The present study was designed to investigate the importance of interactions between angiotensin II (ANG II) and other intrinsic control mechanisms, including tubuloglomerular feedback (TGF), in controlling renal hemodynamics. When endogenous ANG II formation was blocked by SQ 14225 infusion and changes in myogenic activity were minimized by servo controlling renal arterial pressure, ANG II infusion (20 ng . kg-1 . min-1 iv) did not change glomerular filtration rate but decreased renal blood flow (RBF) from 286 +/- 36 to 179 +/- 31 ml/min due to increases in calculated preglomerular (54%) and efferent (100%) arteriolar resistances. After inhibition of TGF by occluding the ureter during mannitol diuresis, ANG II infusion (20 ng . kg-1 . min-1) decreased RBF from 229 +/- 25 to 151 +/- 19 ml/min while increasing glomerular hydrostatic pressure (calculated from ureteral stop-flow pressure and plasma colloid osmotic pressure) from 56.7 +/- 2.5 to 62.3 +/- 2.2 mmHg.

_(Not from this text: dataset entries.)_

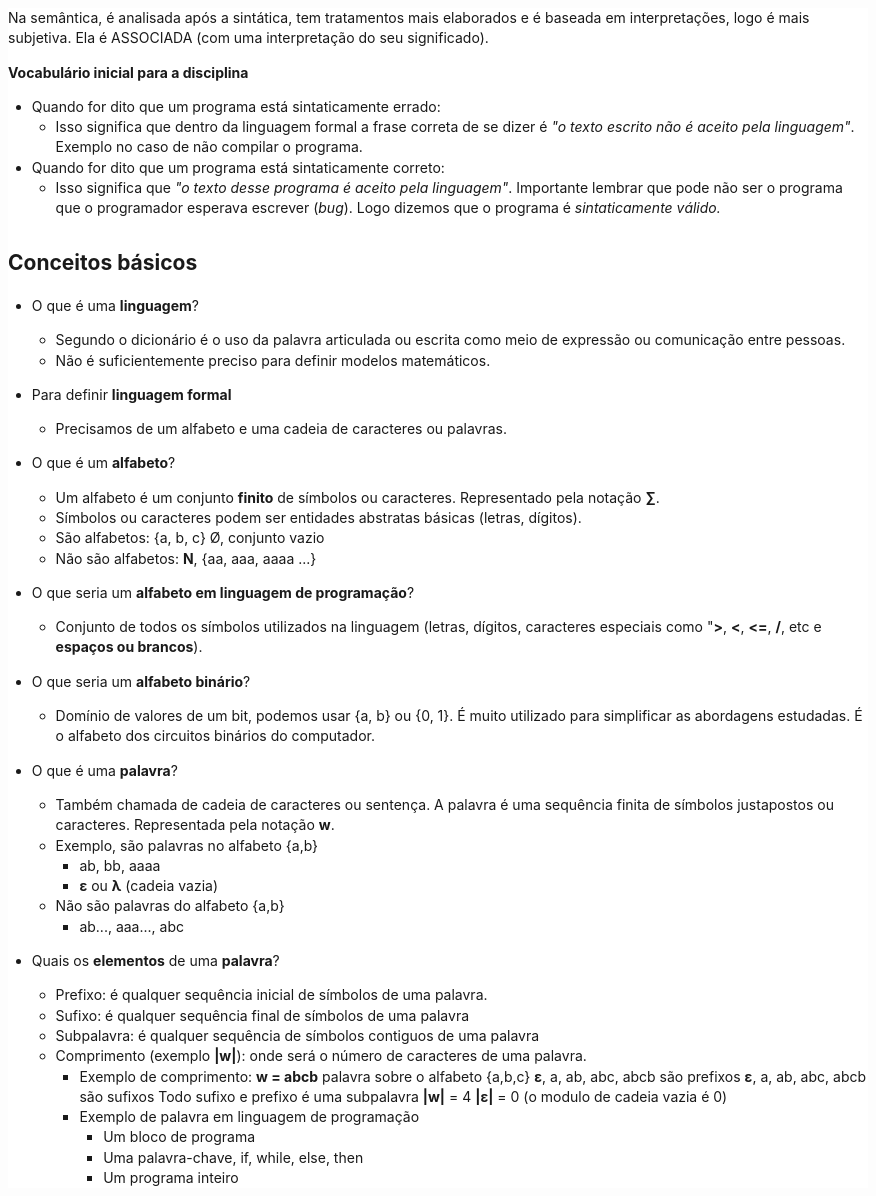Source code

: Na semântica, é analisada após a sintática, tem tratamentos mais elaborados e é baseada em interpretações, logo é mais subjetiva. Ela é ASSOCIADA (com uma interpretação do seu significado).

**Vocabulário inicial para a disciplina**
- Quando for dito que um programa está sintaticamente errado:
	- Isso significa que dentro da linguagem formal a frase correta de se dizer é *"o texto escrito não é aceito pela linguagem"*. Exemplo no caso de não compilar o programa.
- Quando for dito que um programa está sintaticamente correto:
	- Isso significa que *"o texto desse programa é aceito pela linguagem"*. Importante lembrar que pode não ser o programa que o programador esperava escrever (*bug*). Logo dizemos que o programa é *sintaticamente válido.*

## Conceitos básicos

- O que é uma **linguagem**?
	- Segundo o dicionário é o uso da palavra articulada ou escrita como meio de expressão ou comunicação entre pessoas.
	- Não é suficientemente preciso para definir modelos matemáticos.

- Para definir **linguagem formal**
	- Precisamos de um alfabeto e uma cadeia de caracteres ou palavras.

- O que é um **alfabeto**?
	- Um alfabeto é um conjunto **finito** de símbolos ou caracteres. Representado pela notação **∑**.
	- Símbolos ou caracteres podem ser entidades abstratas básicas (letras, dígitos). 
	- São alfabetos: {a, b, c} Ø, conjunto vazio
	- Não são alfabetos: **N**, {aa, aaa, aaaa ...}

- O que seria um **alfabeto em linguagem de programação**?
	- Conjunto de todos os símbolos utilizados na linguagem (letras, dígitos, caracteres especiais como "**>**, **<**, **<=**, **/**, etc e **espaços ou brancos**).
	
- O que seria um **alfabeto binário**?
	- Domínio de valores de um bit, podemos usar {a, b} ou {0, 1}. É muito utilizado para simplificar as abordagens estudadas. É o alfabeto dos circuitos binários do computador.

- O que é uma **palavra**?
	- Também chamada de cadeia de caracteres ou sentença. A palavra é uma sequência finita de símbolos justapostos ou caracteres. Representada pela notação **w**.
	- Exemplo, são palavras no alfabeto {a,b}
		- ab, bb, aaaa
		- **ε** ou **λ** (cadeia vazia)
	- Não são palavras do alfabeto {a,b}
		- ab..., aaa..., abc
- Quais os **elementos** de uma **palavra**?
	- Prefixo: é qualquer sequência inicial de símbolos de uma palavra.
	- Sufixo: é qualquer sequência final de símbolos de uma palavra
	- Subpalavra: é qualquer sequência de símbolos contiguos de uma palavra
	- Comprimento (exemplo **|w|**): onde será o número de caracteres de uma palavra.
		- Exemplo de comprimento: 
			**w = abcb** palavra sobre o alfabeto {a,b,c}
				**ε**, a, ab, abc, abcb são prefixos
				**ε**, a, ab, abc, abcb são sufixos
				Todo sufixo e prefixo é uma subpalavra
				**|w|** = 4
				**|ε|** = 0 (o modulo de cadeia vazia é 0)
		- Exemplo de palavra em linguagem de programação
			- Um bloco de programa
			- Uma palavra-chave, if, while, else, then
			- Um programa inteiro
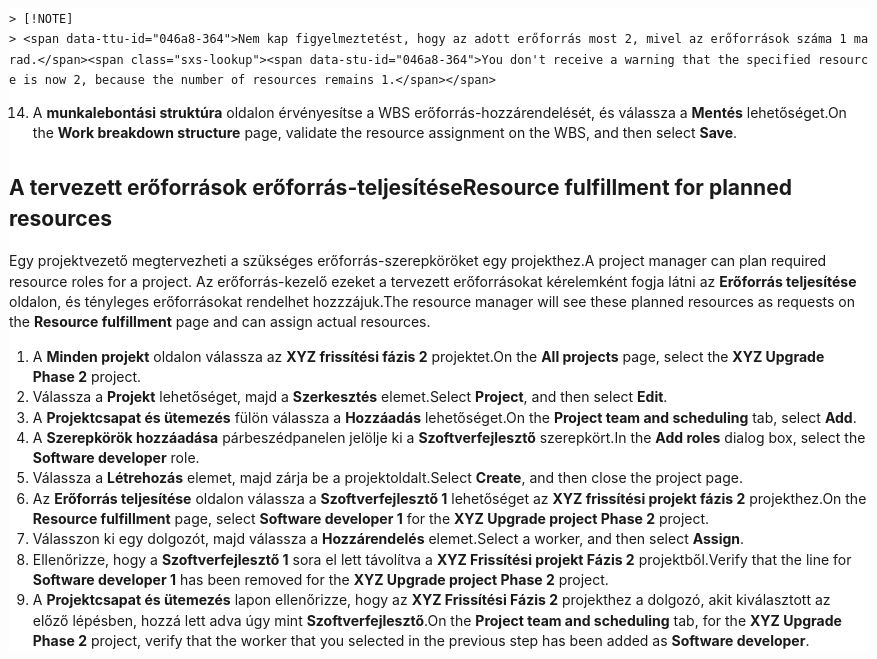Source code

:     > [!NOTE] 
    > <span data-ttu-id="046a8-364">Nem kap figyelmeztetést, hogy az adott erőforrás most 2, mivel az erőforrások száma 1 marad.</span><span class="sxs-lookup"><span data-stu-id="046a8-364">You don't receive a warning that the specified resource is now 2, because the number of resources remains 1.</span></span>

14. <span data-ttu-id="046a8-365">A **munkalebontási struktúra** oldalon érvényesítse a WBS erőforrás-hozzárendelését, és válassza a **Mentés** lehetőséget.</span><span class="sxs-lookup"><span data-stu-id="046a8-365">On the **Work breakdown structure** page, validate the resource assignment on the WBS, and then select **Save**.</span></span>

## <a name="resource-fulfillment-for-planned-resources"></a><span data-ttu-id="046a8-366">A tervezett erőforrások erőforrás-teljesítése</span><span class="sxs-lookup"><span data-stu-id="046a8-366">Resource fulfillment for planned resources</span></span>
<span data-ttu-id="046a8-367">Egy projektvezető megtervezheti a szükséges erőforrás-szerepköröket egy projekthez.</span><span class="sxs-lookup"><span data-stu-id="046a8-367">A project manager can plan required resource roles for a project.</span></span> <span data-ttu-id="046a8-368">Az erőforrás-kezelő ezeket a tervezett erőforrásokat kérelemként fogja látni az **Erőforrás teljesítése** oldalon, és tényleges erőforrásokat rendelhet hozzzájuk.</span><span class="sxs-lookup"><span data-stu-id="046a8-368">The resource manager will see these planned resources as requests on the **Resource fulfillment** page and can assign actual resources.</span></span>

1. <span data-ttu-id="046a8-369">A **Minden projekt** oldalon válassza az **XYZ frissítési fázis 2** projektet.</span><span class="sxs-lookup"><span data-stu-id="046a8-369">On the **All projects** page, select the **XYZ Upgrade Phase 2** project.</span></span>
2. <span data-ttu-id="046a8-370">Válassza a **Projekt** lehetőséget, majd a **Szerkesztés** elemet.</span><span class="sxs-lookup"><span data-stu-id="046a8-370">Select **Project**, and then select **Edit**.</span></span>
3. <span data-ttu-id="046a8-371">A **Projektcsapat és ütemezés** fülön válassza a **Hozzáadás** lehetőséget.</span><span class="sxs-lookup"><span data-stu-id="046a8-371">On the **Project team and scheduling** tab, select **Add**.</span></span>
4. <span data-ttu-id="046a8-372">A **Szerepkörök hozzáadása** párbeszédpanelen jelölje ki a **Szoftverfejlesztő** szerepkört.</span><span class="sxs-lookup"><span data-stu-id="046a8-372">In the **Add roles** dialog box, select the **Software developer** role.</span></span>
5. <span data-ttu-id="046a8-373">Válassza a **Létrehozás** elemet, majd zárja be a projektoldalt.</span><span class="sxs-lookup"><span data-stu-id="046a8-373">Select **Create**, and then close the project page.</span></span>
6. <span data-ttu-id="046a8-374">Az **Erőforrás teljesítése** oldalon válassza a **Szoftverfejlesztő 1** lehetőséget az **XYZ frissítési projekt fázis 2** projekthez.</span><span class="sxs-lookup"><span data-stu-id="046a8-374">On the **Resource fulfillment** page, select **Software developer 1** for the **XYZ Upgrade project Phase 2** project.</span></span>
7. <span data-ttu-id="046a8-375">Válasszon ki egy dolgozót, majd válassza a **Hozzárendelés** elemet.</span><span class="sxs-lookup"><span data-stu-id="046a8-375">Select a worker, and then select **Assign**.</span></span>
8. <span data-ttu-id="046a8-376">Ellenőrizze, hogy a **Szoftverfejlesztő 1** sora el lett távolítva a **XYZ Frissítési projekt Fázis 2** projektből.</span><span class="sxs-lookup"><span data-stu-id="046a8-376">Verify that the line for **Software developer 1** has been removed for the **XYZ Upgrade project Phase 2** project.</span></span>
9. <span data-ttu-id="046a8-377">A **Projektcsapat és ütemezés** lapon ellenőrizze, hogy az **XYZ Frissítési Fázis 2** projekthez a dolgozó, akit kiválasztott az előző lépésben, hozzá lett adva úgy mint **Szoftverfejlesztő**.</span><span class="sxs-lookup"><span data-stu-id="046a8-377">On the **Project team and scheduling** tab, for the **XYZ Upgrade Phase 2** project, verify that the worker that you selected in the previous step has been added as **Software developer**.</span></span>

Postglomerular resistance increased to 173 +/- 17% of control, but preglomerular resistance did not change significantly during ANG II infusion after inhibition of TGF. These data suggest that the direct renal vasoconstrictor action of ANG II is confined mainly to postglomerular vessels and that changes in preglomerular resistance that occur when ANG II levels are inappropriately elevated in normal animals are caused by other intrinsic control mechanisms, such as TGF.